Written By Suzi Weinert

What will you do with those well-meant holiday gifts you just can’t use?

Why not make them the nucleus of your next exciting project: the Big Day of your garage sale! Brand-new items, still in their original packaging, are among sought-after bargains at such sales.

If you visited a foreign country’s marketplace, you would be fascinated by the people, wares, outfits and stories. Think of your own soon-to-be “marketplace” in the same way: an entertaining yet purposeful adventure. But how do you prepare for your sale, attract buyers and proceed in a sensible, safe way?

Collect and Organize. With your Big Day in mind, collect and triage the excess “stuff” filling your children’s toy boxes, your closets, drawers, shelves, attic, basement, storage shed and garage. By springtime your collection will have grown into enough merchandise for your very own garage sale.

Share the Task. Community garage sales (or even several on the same street) draw buyers who park only once to browse multiple driveways. So ask neighbors or your community to join you. You could divvy costs (like newspaper classified ads) and enjoy social camaraderie while sharing sale-related tasks like the time and labor to make and place signs at nearby intersections. And on the Big Day you’d need only a quick stroll to “shop” at your neighbor’s nearby sale.

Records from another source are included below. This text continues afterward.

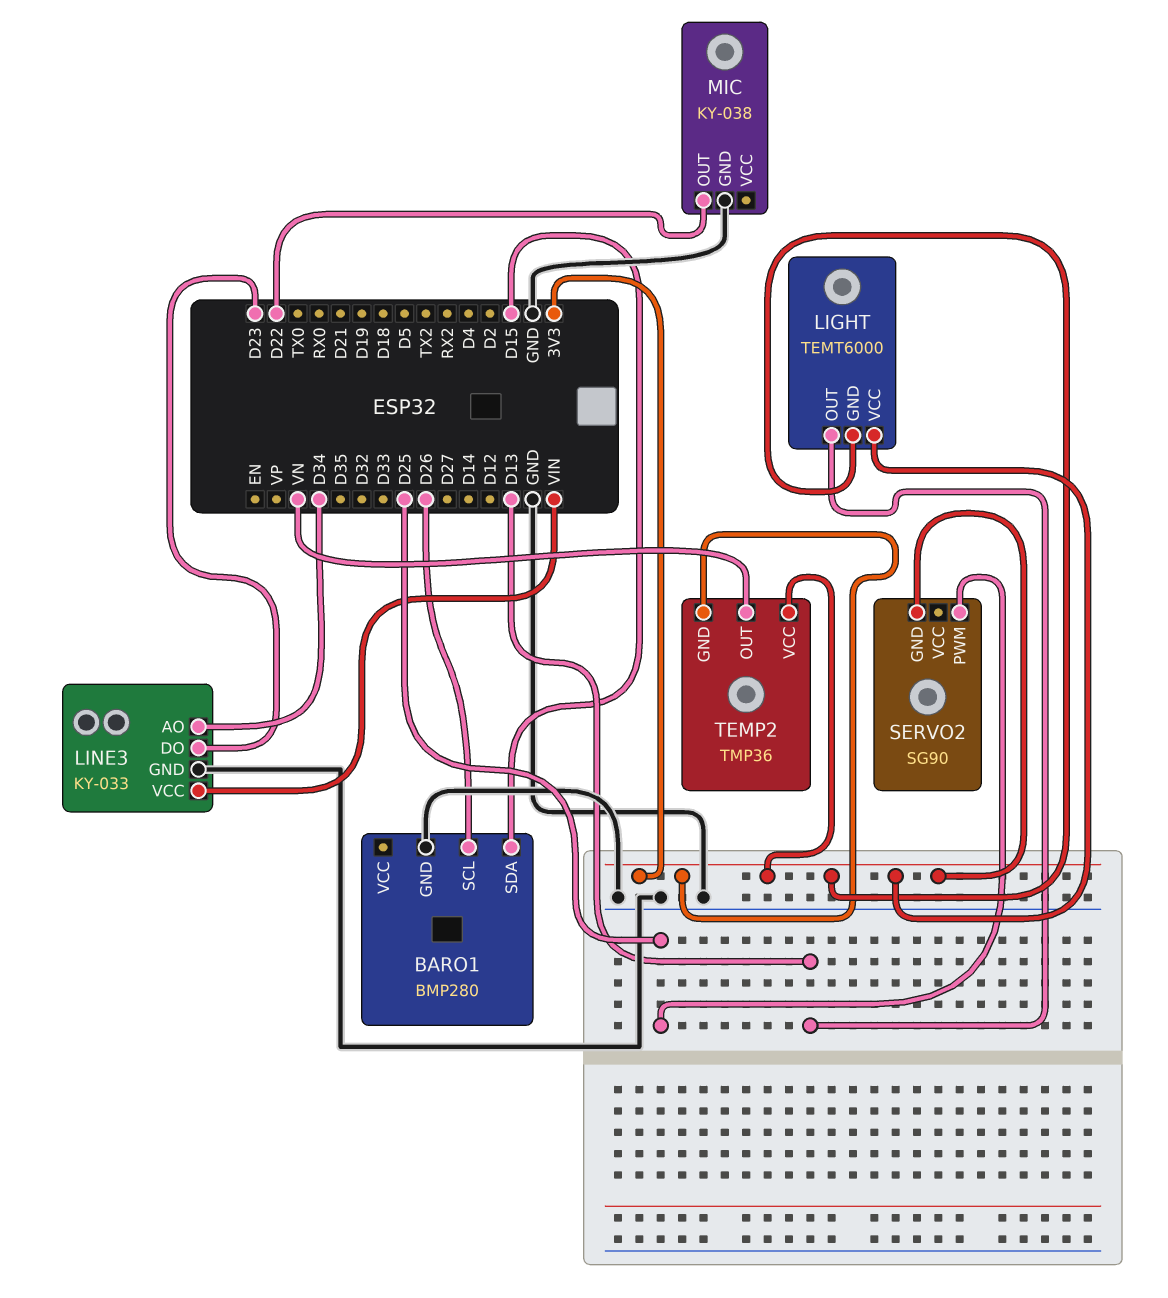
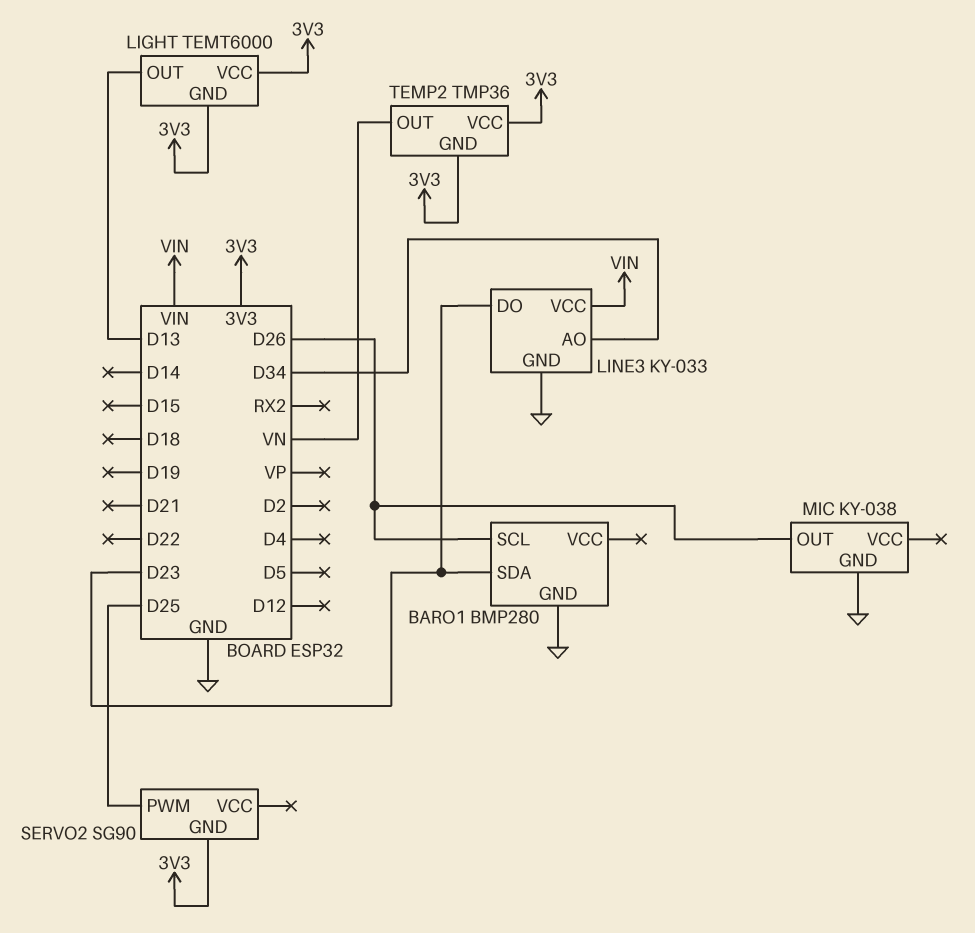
BARO1 pin SDA: D15 -> D23
MIC pin OUT: D22 -> D26

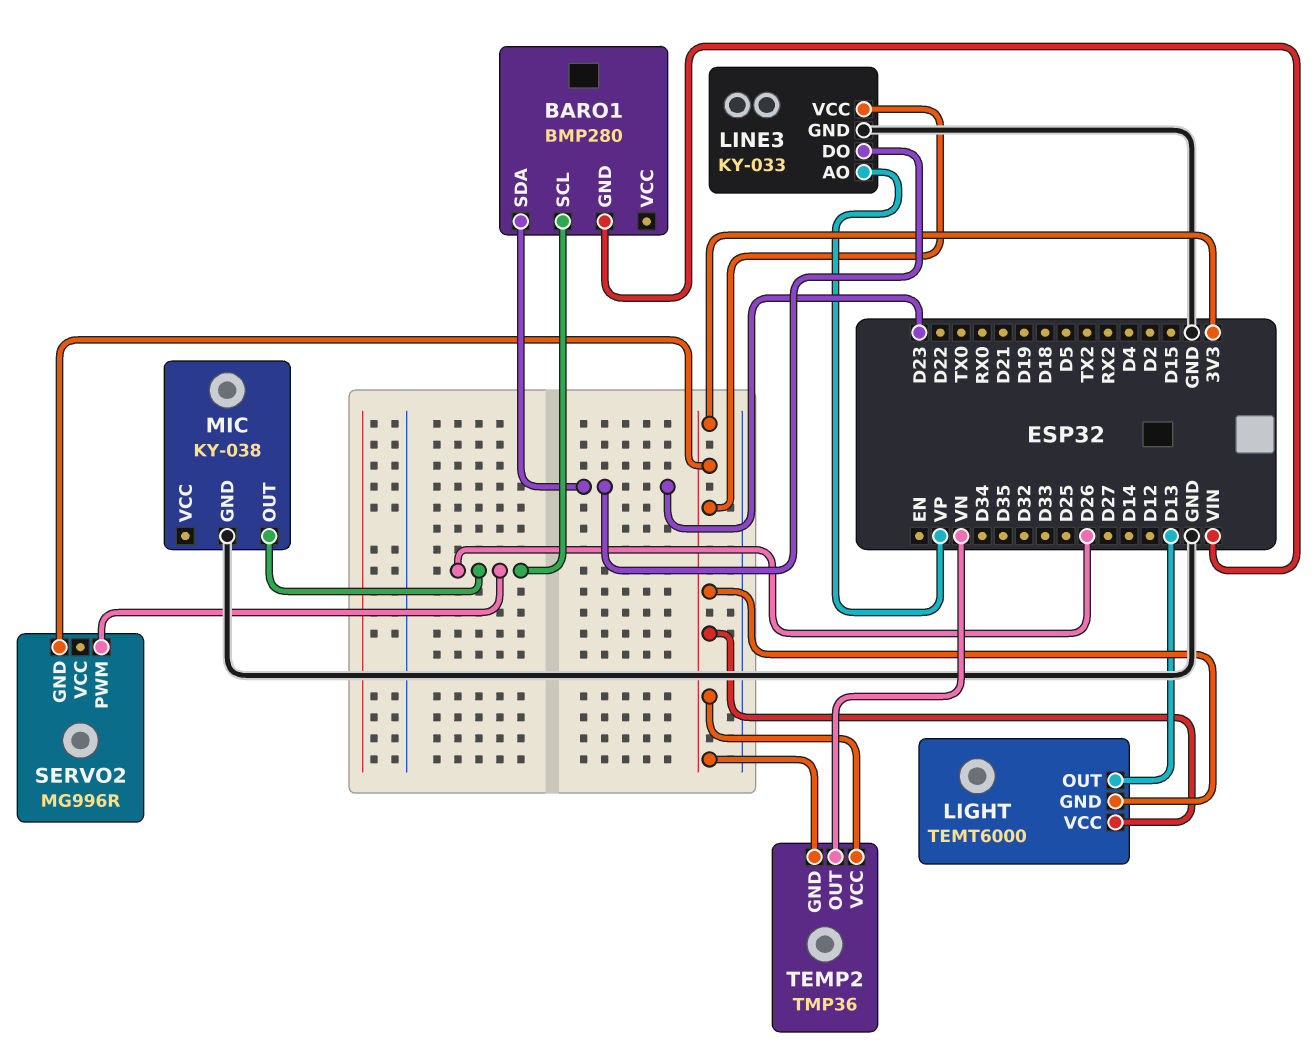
BARO1 pin GND: GND -> VIN
LINE3 pin AO: D34 -> VP
LINE3 pin VCC: VIN -> 3V3
SERVO2: SG90 -> MG996R
SERVO2 pin PWM: D25 -> D26

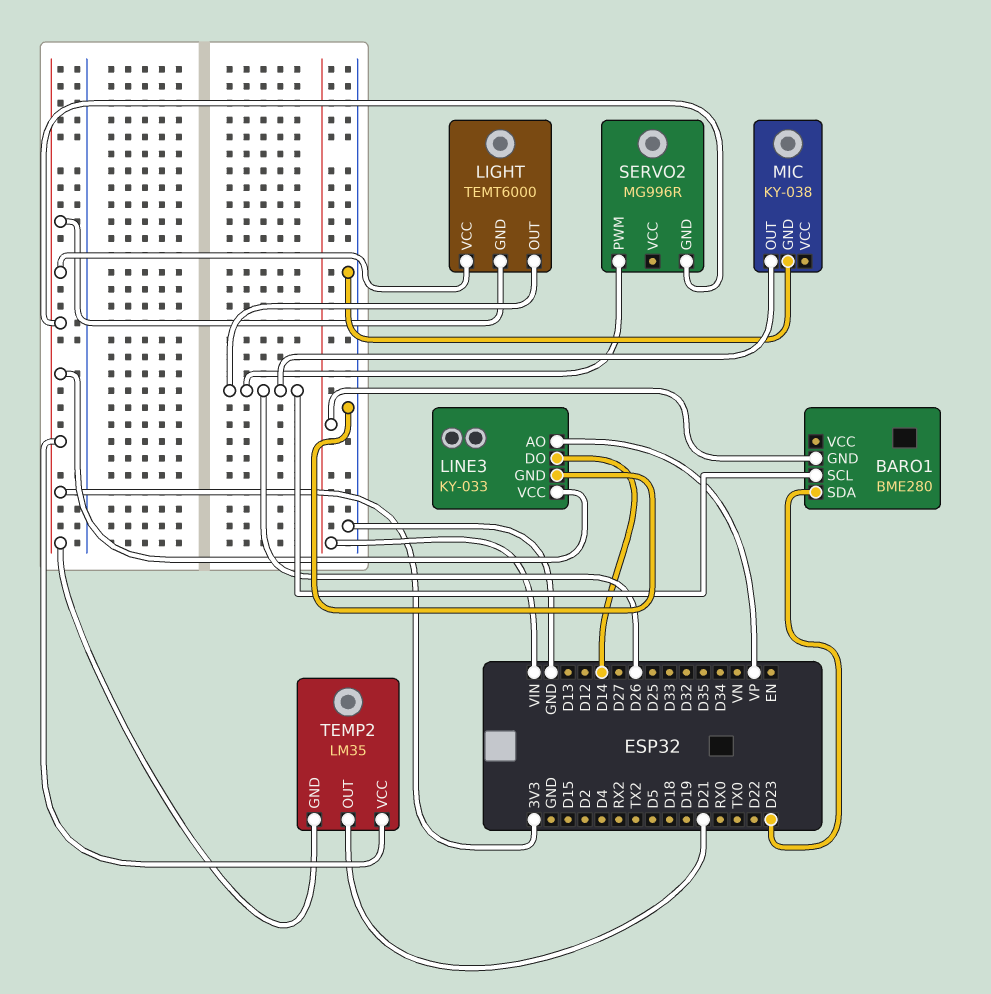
BARO1: BMP280 -> BME280
LIGHT pin OUT: D13 -> D26
LINE3 pin DO: D23 -> D14
TEMP2: TMP36 -> LM35
TEMP2 pin OUT: VN -> D21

Get the Word Out. Buyers cannot attend a sale that they do not know exists. Use newspaper ads, community newsletters, craigslist, store bulletin boards and phone calls to friends and family. A sign in your front yard (with balloons on your mailbox) and signs at nearby intersections guide buyers right to your front door. You can make signs or buy them at stores. Be sure lettering is large enough to be read from a passing car (info printed on a page of computer copy paper would be too small). On the Big Day, attract interest by creating a display of big, attention-getting merchandise at the street end of your driveway.

Show Your Stuff. Not enough display tables? Spread merchandise on sheets, blankets, tarps or shower curtains stretched out on the lawn so they’re easy to view. Buyers cannot easily see items stuffed in cardboard boxes. Keep them visible, just as they would be in a store.

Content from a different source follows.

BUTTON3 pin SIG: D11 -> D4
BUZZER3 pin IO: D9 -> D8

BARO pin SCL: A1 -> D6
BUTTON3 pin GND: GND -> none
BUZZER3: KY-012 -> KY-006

Get Change. To prepare for the Big Day have change (about $30 in dollar bills and coins). Keep your money in a zippered purse on a belt around your waist (fanny pack) or in the pockets of a carpenter-type short apron (about $1 at hardware stores). Avoid a cash box that might “disappear” when your back is turned.
Get Help. Invite at least one helper. Solo sellers are hard-pressed to deal with many customers, answer questions, demo merchandise, cashier and watch out for sticky-fingered customers. A helper can also bring water or lunch from the house while you continue the sale.

Price Right. Even if an item was expensive when it was new, garage sale buyers expect bargains. Price accordingly, remembering that you would like to be rid of your merchandise by the end of the day. If you tell buyers you’ll consider any reasonable offer, negotiate toward a compromise, less that your original price but more than their opening offer.

Help the Customer. If you sell clothes or hats, have a large mirror handy. For appliances, rig an extension cord from the house or garage. Have a light bulb to show that a lamp works and batteries to demo a toy, flashlight or similar item. Save grocery bags (paper or plastic) for buyers to cart away their purchases.

Organize your merchandise. Group like items together: luggage, toys, household, jewelry, tools, china, glassware, books, etc. Assemble them inside your closed garage or in your house so you can quickly move them outside on the morning of the sale. Place your signs at intersections the day before your sale to alert buyers in advance to your event. If no telephone pole or metal road sign exists, put your signs on posts (tomato stakes work well) or attach signs to a large cardboard box weighted with rocks.

Prepare Yourself. Wolf down some breakfast for strength. Plan to face early birds who arrive hours before your advertised starting time. Your objective is to sell all your merchandise and every buyer means a potential sale. So welcome these early buyers, not as the nuisance they may seem but as the first wave of the shoppers you need for success.

Play It Safe. If you park your car down the street to make room for buyers to park closeby, lock it up, since it will be unattended for many hours during your sale. Lock your house doors during your sale. Do not let any buyers go inside for any reason without supervision. (Another way your co-pilot can assist.)

Leftovers. You might take leftover quality items to a consignment shop. Local charities and thrift shops may take your leftovers. Some even pick them up at your door. Useable items left curbside may “walk away” by morning.

Afterglow. Okay, you have “down-sized” your belongings, sold what you did not want to make money for things you do. You also recycled useable items rather than adding trash to the county landfill. Good job!